O Sr. Kumar, segurado pelos filhos, desmoronou completamente.

A família Kumar vive aqui há pelo menos duas gerações. O pai do Sr. Kumar, que morreu há vários anos, era um pedreiro como ele. Que eles foram apenas uma reflexão tardia nos planos de desenvolvimento da Índia, abandonados à própria sorte, ficou claro.

Ao redor deles, a vila transbordava com água de esgoto dos estreitos drenos. Um dreno maior, carregando o esgoto de uma cidade vizinha, transbordava, grandes pilhas de lixo apodrecendo em suas margens. Dengue e febre tifoide são doenças muito comuns aqui.

Mas o Sr. Kumar estava tentando dar aos filhos um futuro melhor. Com os US$ 200 por mês que ganhava como diarista e pedreiro, ele garantiu que eles frequentassem a escola. Bhumi gostava particularmente dos estudos, ele disse. Ela queria se tornar policial.

“Nós sempre fomos pobres. Essa é a história da nossa vida”, ele disse. “Agora acabou com a morte da minha querida filha, esposa e mãe — de um só golpe.”

Primeiro, foi a vez da filha dele para os ritos finais. Na tradição local, crianças são enterradas enquanto adultos são cremados.

Uma maca feita de bambu foi colocada para Bhumi. O corpo deve ser enrolado em roupas novas antes dos ritos finais. Para ela, o Sr. Kumar comprou um pedaço de pano azul sem costura, com estampa floral, para cobrir seu torso, e um pano azul escuro para suas pernas.

Os homens levantaram a estrutura de bambu de todos os quatro lados e caminharam algumas milhas até um local nos campos de algodão, próximo a um pequeno lago ao longo da rodovia. Alguns dos homens já tinham cavado uma cova. O Sr. Kumar abaixou lentamente o corpo de Bhumi na vala e soltou um longo lamento.

Os moradores ajudaram a cobrir o corpo dela, jogando lama sobre o túmulo.

Exatamente naquele momento, na rodovia a metros de distância, a carreata do ministro-chefe do estado, Yogi Adityanath, passou correndo, levando-o ao local da debandada. Os moradores foram impedidos de atravessar a estrada enquanto isso acontecia.

O Sr. Kumar foi até os corpos de sua mãe e esposa, transferindo-os em bambu para as piras na outra ponta da vila. Eles estavam envoltos em saris coloridos, rosa, vermelho e verde.

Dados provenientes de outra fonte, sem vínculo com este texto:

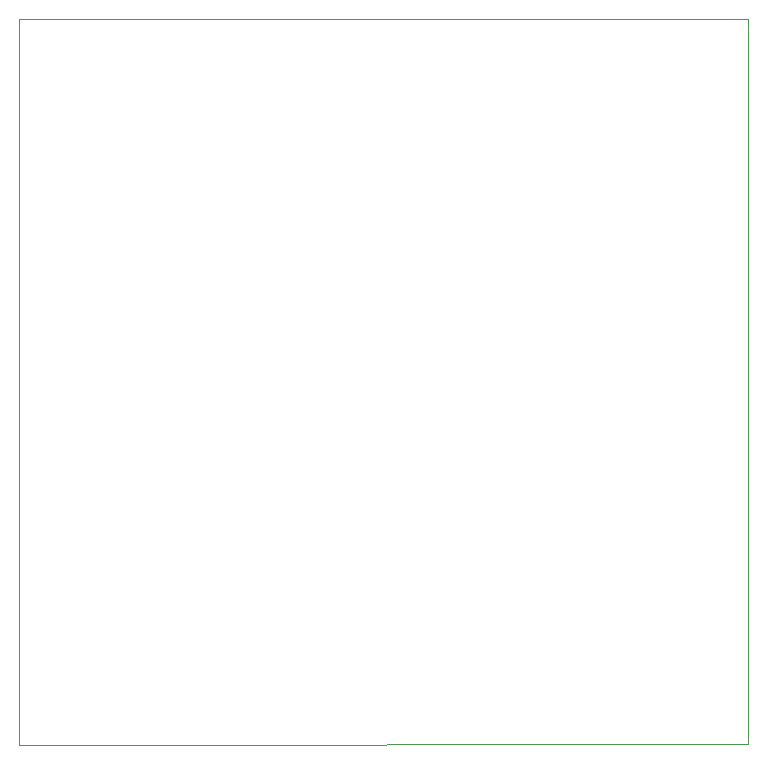
<source format=gm1>
G04 #@! TF.GenerationSoftware,KiCad,Pcbnew,(5.1.4)-1*
G04 #@! TF.CreationDate,2020-08-27T05:36:11+02:00*
G04 #@! TF.ProjectId,transmitter,7472616e-736d-4697-9474-65722e6b6963,v1.0*
G04 #@! TF.SameCoordinates,Original*
G04 #@! TF.FileFunction,Profile,NP*
%FSLAX46Y46*%
G04 Gerber Fmt 4.6, Leading zero omitted, Abs format (unit mm)*
G04 Created by KiCad (PCBNEW (5.1.4)-1) date 2020-08-27 05:36:11*
%MOMM*%
%LPD*%
G04 APERTURE LIST*
%ADD10C,0.050000*%
G04 APERTURE END LIST*
D10*
X203200000Y-80645000D02*
X203200000Y-19177000D01*
X264922000Y-80581500D02*
X203200000Y-80645000D01*
X264922000Y-19177000D02*
X264922000Y-80581500D01*
X203200000Y-19177000D02*
X264922000Y-19177000D01*
M02*

</source>
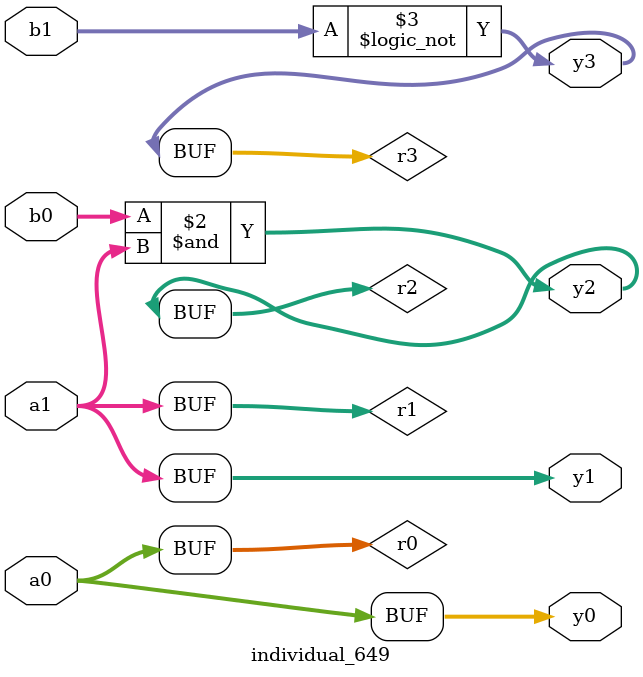
<source format=sv>
module individual_649(input logic [15:0] a1, input logic [15:0] a0, input logic [15:0] b1, input logic [15:0] b0, output logic [15:0] y3, output logic [15:0] y2, output logic [15:0] y1, output logic [15:0] y0);
logic [15:0] r0, r1, r2, r3; 
 always@(*) begin 
	 r0 = a0; r1 = a1; r2 = b0; r3 = b1; 
 	 r2  &=  a1 ;
 	 r3 = ! r3 ;
 	 y3 = r3; y2 = r2; y1 = r1; y0 = r0; 
end
endmodule
</source>
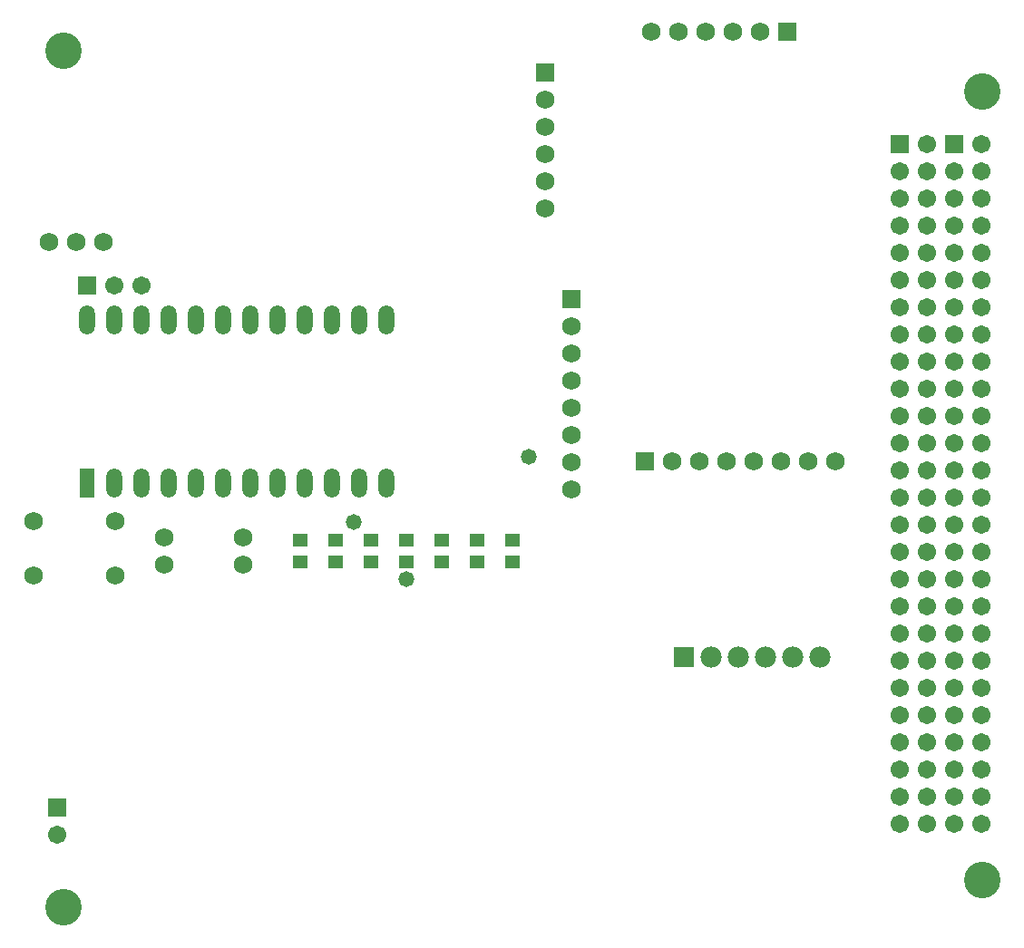
<source format=gts>
%FSDAX24Y24*%
%MOIN*%
%SFA1B1*%

%IPPOS*%
%ADD27R,0.058000X0.048000*%
%ADD28R,0.067100X0.067100*%
%ADD29C,0.067100*%
%ADD30C,0.068000*%
%ADD31R,0.067100X0.067100*%
%ADD32R,0.068000X0.068000*%
%ADD33R,0.078000X0.078000*%
%ADD34C,0.078000*%
%ADD35R,0.068000X0.068000*%
%ADD36C,0.134000*%
%ADD37O,0.058000X0.108000*%
%ADD38R,0.058000X0.108000*%
%ADD39C,0.058000*%
%LNbluesatpc104template-1*%
%LPD*%
G54D27*
X025840Y025500D03*
Y024700D03*
X024540Y025500D03*
Y024700D03*
X028440Y025500D03*
Y024700D03*
X027140Y025500D03*
Y024700D03*
X023240Y025500D03*
Y024700D03*
X020640Y025500D03*
Y024700D03*
X021940Y025500D03*
Y024700D03*
G54D28*
X011690Y015650D03*
X042659Y040042D03*
X044658D03*
G54D29*
X011690Y014650D03*
X013790Y034850D03*
X014790D03*
X043658Y040042D03*
X042659Y039042D03*
X043658D03*
X042659Y038042D03*
X043658D03*
X042659Y037042D03*
X043658D03*
X042659Y036042D03*
X043658D03*
X042659Y035042D03*
X043658D03*
X042659Y034042D03*
X043658D03*
X042659Y033042D03*
X043658D03*
X042659Y032042D03*
X043658D03*
X042659Y031042D03*
X043658D03*
X042659Y030042D03*
X043658D03*
X042659Y029042D03*
X043658D03*
X042659Y028042D03*
X043658D03*
X042659Y027042D03*
X043658D03*
X042659Y026042D03*
X043658D03*
X042659Y025042D03*
X043658D03*
X042659Y024042D03*
X043658D03*
X042659Y023042D03*
X043658D03*
X042659Y022042D03*
X043658D03*
X042659Y021042D03*
X043658D03*
X042659Y020042D03*
X043658D03*
X042659Y019042D03*
X043658D03*
X042659Y018042D03*
X043658D03*
X042659Y017042D03*
X043658D03*
X042659Y016042D03*
X043658D03*
Y015042D03*
X042659D03*
X044658D03*
X045658D03*
Y016042D03*
X044658D03*
X045658Y017042D03*
X044658D03*
X045658Y018042D03*
X044658D03*
X045658Y019042D03*
X044658D03*
X045658Y020042D03*
X044658D03*
X045658Y021042D03*
X044658D03*
X045658Y022042D03*
X044658D03*
X045658Y023042D03*
X044658D03*
X045658Y024042D03*
X044658D03*
X045658Y025042D03*
X044658D03*
X045658Y026042D03*
X044658D03*
X045658Y027042D03*
X044658D03*
X045658Y028042D03*
X044658D03*
X045658Y029042D03*
X044658D03*
X045658Y030042D03*
X044658D03*
X045658Y031042D03*
X044658D03*
X045658Y032042D03*
X044658D03*
X045658Y033042D03*
X044658D03*
X045658Y034042D03*
X044658D03*
X045658Y035042D03*
X044658D03*
X045658Y036042D03*
X044658D03*
X045658Y037042D03*
X044658D03*
X045658Y038042D03*
X044658D03*
X045658Y039042D03*
X044658D03*
X045658Y040042D03*
G54D30*
X018540Y024600D03*
Y025600D03*
X015640Y024600D03*
Y025600D03*
X013840Y026200D03*
Y024200D03*
X010840Y026200D03*
Y024200D03*
X013390Y036450D03*
X011390D03*
X012390D03*
X029640Y041700D03*
Y040700D03*
Y039700D03*
Y038700D03*
Y037700D03*
X033540Y044200D03*
X034540D03*
X035540D03*
X036540D03*
X037540D03*
X034290Y028400D03*
X035290D03*
X036290D03*
X037290D03*
X038290D03*
X039290D03*
X040290D03*
X030590Y033350D03*
Y032350D03*
Y031350D03*
Y030350D03*
Y029350D03*
Y028350D03*
Y027350D03*
G54D31*
X012790Y034850D03*
G54D32*
X029640Y042700D03*
X030590Y034350D03*
G54D33*
X034740Y021200D03*
G54D34*
X035740Y021200D03*
X036740D03*
X037740D03*
X038740D03*
X039740D03*
G54D35*
X038540Y044200D03*
X033290Y028400D03*
G54D36*
X045690Y013000D03*
Y042000D03*
X011940Y043500D03*
Y011990D03*
G54D37*
X023790Y033600D03*
X022790D03*
X021790D03*
X020790D03*
X019790D03*
X018790D03*
X017790D03*
X016790D03*
X015790D03*
X014790D03*
X013790D03*
X012790D03*
X023790Y027600D03*
X022790D03*
X021790D03*
X020790D03*
X019790D03*
X018790D03*
X017790D03*
X016790D03*
X015790D03*
X014790D03*
X013790D03*
G54D38*
X012790Y027600D03*
G54D39*
X029040Y028550D03*
X022590Y026150D03*
X024540Y024050D03*
M02*
</source>
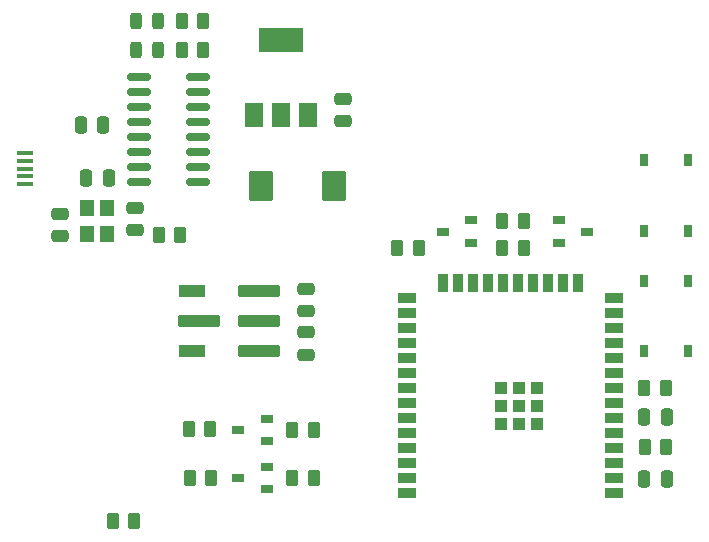
<source format=gtp>
G04 #@! TF.GenerationSoftware,KiCad,Pcbnew,(6.0.8-1)-1*
G04 #@! TF.CreationDate,2023-02-13T12:35:40+01:00*
G04 #@! TF.ProjectId,ithowifi_4l,6974686f-7769-4666-995f-346c2e6b6963,rev?*
G04 #@! TF.SameCoordinates,Original*
G04 #@! TF.FileFunction,Paste,Top*
G04 #@! TF.FilePolarity,Positive*
%FSLAX46Y46*%
G04 Gerber Fmt 4.6, Leading zero omitted, Abs format (unit mm)*
G04 Created by KiCad (PCBNEW (6.0.8-1)-1) date 2023-02-13 12:35:40*
%MOMM*%
%LPD*%
G01*
G04 APERTURE LIST*
G04 Aperture macros list*
%AMRoundRect*
0 Rectangle with rounded corners*
0 $1 Rounding radius*
0 $2 $3 $4 $5 $6 $7 $8 $9 X,Y pos of 4 corners*
0 Add a 4 corners polygon primitive as box body*
4,1,4,$2,$3,$4,$5,$6,$7,$8,$9,$2,$3,0*
0 Add four circle primitives for the rounded corners*
1,1,$1+$1,$2,$3*
1,1,$1+$1,$4,$5*
1,1,$1+$1,$6,$7*
1,1,$1+$1,$8,$9*
0 Add four rect primitives between the rounded corners*
20,1,$1+$1,$2,$3,$4,$5,0*
20,1,$1+$1,$4,$5,$6,$7,0*
20,1,$1+$1,$6,$7,$8,$9,0*
20,1,$1+$1,$8,$9,$2,$3,0*%
G04 Aperture macros list end*
%ADD10R,1.500000X0.900000*%
%ADD11R,0.900000X1.500000*%
%ADD12R,1.050000X1.050000*%
%ADD13RoundRect,0.250000X0.262500X0.450000X-0.262500X0.450000X-0.262500X-0.450000X0.262500X-0.450000X0*%
%ADD14RoundRect,0.250000X-0.262500X-0.450000X0.262500X-0.450000X0.262500X0.450000X-0.262500X0.450000X0*%
%ADD15R,1.350000X0.400000*%
%ADD16RoundRect,0.250000X0.250000X0.475000X-0.250000X0.475000X-0.250000X-0.475000X0.250000X-0.475000X0*%
%ADD17R,1.000000X0.700000*%
%ADD18R,1.500000X2.000000*%
%ADD19R,3.800000X2.000000*%
%ADD20RoundRect,0.105000X1.655000X-0.420000X1.655000X0.420000X-1.655000X0.420000X-1.655000X-0.420000X0*%
%ADD21RoundRect,0.105000X1.005000X-0.420000X1.005000X0.420000X-1.005000X0.420000X-1.005000X-0.420000X0*%
%ADD22RoundRect,0.250000X0.475000X-0.250000X0.475000X0.250000X-0.475000X0.250000X-0.475000X-0.250000X0*%
%ADD23RoundRect,0.250000X-0.475000X0.250000X-0.475000X-0.250000X0.475000X-0.250000X0.475000X0.250000X0*%
%ADD24RoundRect,0.250000X-0.787500X-1.025000X0.787500X-1.025000X0.787500X1.025000X-0.787500X1.025000X0*%
%ADD25RoundRect,0.250000X-0.250000X-0.475000X0.250000X-0.475000X0.250000X0.475000X-0.250000X0.475000X0*%
%ADD26R,0.750000X1.000000*%
%ADD27RoundRect,0.243750X-0.243750X-0.456250X0.243750X-0.456250X0.243750X0.456250X-0.243750X0.456250X0*%
%ADD28RoundRect,0.150000X-0.825000X-0.150000X0.825000X-0.150000X0.825000X0.150000X-0.825000X0.150000X0*%
%ADD29R,1.200000X1.400000*%
G04 APERTURE END LIST*
D10*
X106743200Y-148615406D03*
X106743200Y-147345406D03*
X106743200Y-146075406D03*
X106743200Y-144805406D03*
X106743200Y-143535406D03*
X106743200Y-142265406D03*
X106743200Y-140995406D03*
X106743200Y-139725406D03*
X106743200Y-138455406D03*
X106743200Y-137185406D03*
X106743200Y-135915406D03*
X106743200Y-134645406D03*
X106743200Y-133375406D03*
X106743200Y-132105406D03*
D11*
X103713200Y-130855406D03*
X102443200Y-130855406D03*
X101173200Y-130855406D03*
X99903200Y-130855406D03*
X98633200Y-130855406D03*
X97363200Y-130855406D03*
X96093200Y-130855406D03*
X94823200Y-130855406D03*
X93553200Y-130855406D03*
X92283200Y-130855406D03*
D10*
X89243200Y-132105406D03*
X89243200Y-133375406D03*
X89243200Y-134645406D03*
X89243200Y-135915406D03*
X89243200Y-137185406D03*
X89243200Y-138455406D03*
X89243200Y-139725406D03*
X89243200Y-140995406D03*
X89243200Y-142265406D03*
X89243200Y-143535406D03*
X89243200Y-144805406D03*
X89243200Y-146075406D03*
X89243200Y-147345406D03*
X89243200Y-148615406D03*
D12*
X98673200Y-141275406D03*
X97148200Y-139750406D03*
X100198200Y-141275406D03*
X100198200Y-139750406D03*
X97148200Y-142800406D03*
X100198200Y-142800406D03*
X98673200Y-139750406D03*
X97148200Y-141275406D03*
X98673200Y-142800406D03*
D13*
X111131500Y-139734000D03*
X109306500Y-139734000D03*
D14*
X109330000Y-144754600D03*
X111155000Y-144754600D03*
D13*
X90200000Y-127855000D03*
X88375000Y-127855000D03*
D15*
X56853200Y-119868000D03*
X56853200Y-120518000D03*
X56853200Y-121168000D03*
X56853200Y-121818000D03*
X56853200Y-122468000D03*
D16*
X111182000Y-147412500D03*
X109282000Y-147412500D03*
D17*
X77338202Y-144234092D03*
X77338202Y-142334092D03*
X74938202Y-143284092D03*
X77338200Y-148296600D03*
X77338200Y-146396600D03*
X74938200Y-147346600D03*
D14*
X79476200Y-147320000D03*
X81301200Y-147320000D03*
X79476200Y-143319500D03*
X81301200Y-143319500D03*
D13*
X72620700Y-147372000D03*
X70795700Y-147372000D03*
X70024000Y-126746000D03*
X68199000Y-126746000D03*
D18*
X76211400Y-116599500D03*
X78511400Y-116599500D03*
D19*
X78511400Y-110299500D03*
D18*
X80811400Y-116599500D03*
D13*
X66103300Y-150977600D03*
X64278300Y-150977600D03*
D20*
X76708000Y-136634500D03*
X76708000Y-134094500D03*
X76708000Y-131554500D03*
D21*
X70978000Y-131554500D03*
D20*
X71628000Y-134094500D03*
D21*
X70978000Y-136634500D03*
D13*
X72568200Y-143243500D03*
X70743200Y-143243500D03*
D22*
X80645000Y-136906000D03*
X80645000Y-135006000D03*
D23*
X80645000Y-131318000D03*
X80645000Y-133218000D03*
D13*
X99090000Y-127855000D03*
X97265000Y-127855000D03*
D17*
X94655000Y-127442000D03*
X94655000Y-125542000D03*
X92255000Y-126492000D03*
X102050000Y-125542000D03*
X102050000Y-127442000D03*
X104450000Y-126492000D03*
D24*
X76821300Y-122631200D03*
X83046300Y-122631200D03*
D14*
X97265000Y-125569000D03*
X99090000Y-125569000D03*
D25*
X109301200Y-142189200D03*
X111201200Y-142189200D03*
D26*
X109250000Y-130638011D03*
X109250000Y-136638011D03*
X113000000Y-136638011D03*
X113000000Y-130638011D03*
D16*
X63942000Y-121920000D03*
X62042000Y-121920000D03*
D23*
X66167000Y-124460000D03*
X66167000Y-126360000D03*
D16*
X63500000Y-117475000D03*
X61600000Y-117475000D03*
D27*
X66262000Y-108666000D03*
X68137000Y-108666000D03*
D13*
X71962000Y-111092000D03*
X70137000Y-111092000D03*
X71962000Y-108666000D03*
X70137000Y-108666000D03*
D28*
X66538400Y-113414600D03*
X66538400Y-114684600D03*
X66538400Y-115954600D03*
X66538400Y-117224600D03*
X66538400Y-118494600D03*
X66538400Y-119764600D03*
X66538400Y-121034600D03*
X66538400Y-122304600D03*
X71488400Y-122304600D03*
X71488400Y-121034600D03*
X71488400Y-119764600D03*
X71488400Y-118494600D03*
X71488400Y-117224600D03*
X71488400Y-115954600D03*
X71488400Y-114684600D03*
X71488400Y-113414600D03*
D29*
X62142000Y-124503000D03*
X62142000Y-126703000D03*
X63842000Y-126703000D03*
X63842000Y-124503000D03*
D27*
X66262000Y-111092000D03*
X68137000Y-111092000D03*
D22*
X59817000Y-126868000D03*
X59817000Y-124968000D03*
D26*
X112991593Y-126444000D03*
X112991593Y-120444000D03*
X109241593Y-126444000D03*
X109241593Y-120444000D03*
D22*
X83820000Y-117155000D03*
X83820000Y-115255000D03*
M02*

</source>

Pedaços grossos de esterco de vaca foram usados ​​para atear fogo e então ele foi coberto com toras grossas de madeira. O céu estava nublado. Políticos entraram aos poucos, um com guarda-costas pessoais que empunhavam rifles e vestiam trajes totalmente pretos. O oficial ficou de pé e observou os corpos queimarem em chamas, e então seguiu para o próximo destino.

Entre os moradores reunidos ao redor da pira, alguns amaldiçoaram a administração pela negligência; outros amaldiçoaram o guru que havia se escondido desde a debandada, aparentemente se importando pouco com o bem-estar dos devotos ou das famílias que eles deixaram para trás.

Um dos filhos do Sr. Kumar soluçava em um canto. Ele puxou o garoto para perto e ambos se soltaram em um abraço enquanto nuvens espessas de fumaça subiam das piras.

Eles ficaram sozinhos agora, uma família de homens devastados.

“Não chore, meu filho”, consolou o Sr. Kumar, enquanto caminhavam de volta para a aldeia.

Mujib Mashal contribuiu com reportagens de Nova Déli.